Businessman Robert Blaha, who mounted a primary challenge to Rep. Doug Lamborn, R-Colo., in 2012, told CQ Roll Call he is also considering a bid.
“I don’t think there’s anything off the table. I haven’t made a decision what I’m going to do,” he said in a phone call late last month.
The eventual Republican nominee will have the advantage of Gardner’s new infrastructure and turnout operation.
But the candidate will also have to run in 2016, likely a tougher year for Republicans than last cycle. Historically, Democrats have done well in Colorado in presidential years thanks to higher turnout.
Bennet’s allies say the senator has built a reputation as a moderate willing to work across the aisle. They point to a bill passed last month to help protect the Hermosa Creek Watershed, which Bennet worked on with Rep. Scott Tipton, R-Colo. Bennet was also one of the authors of the Senate’s bipartisan immigration overhaul bill, which could help him with Colorado’s Latino population.
The senator is sitting on $1.4 million in his campaign account.

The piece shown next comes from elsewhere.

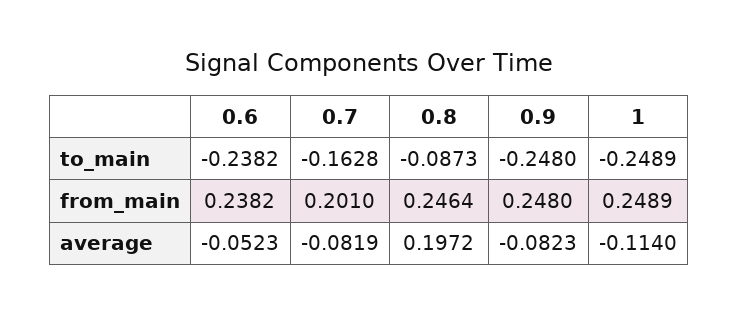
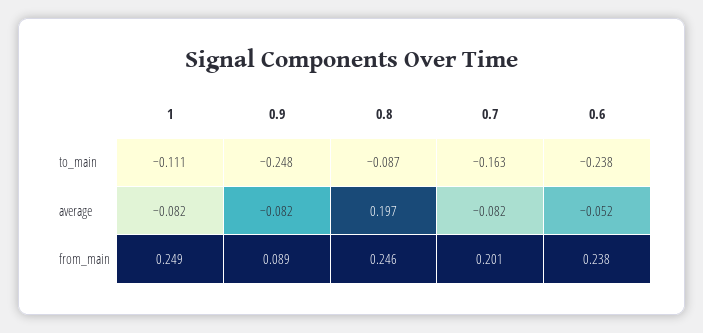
1, to_main: -0.2489 -> -0.111
0.9, from_main: 0.248 -> 0.089
1, average: -0.114 -> -0.082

He also boasts a large fundraising network, thanks in part to his recent term as chairman of the Democratic Senatorial Campaign Committee.
Plus, after Udall’s defeat, Bennet will be on guard against a strong Republican challenge.
The question for Republicans is whether anybody on that bench can recapture Gardner’s success. Democrats have some doubts — for now.
“There just is nobody to match his skills and ambition and work ethic,” said Jim Carpenter, who consulted on the Udall race. “There’s just nobody out there to do that; they just don’t have a man.”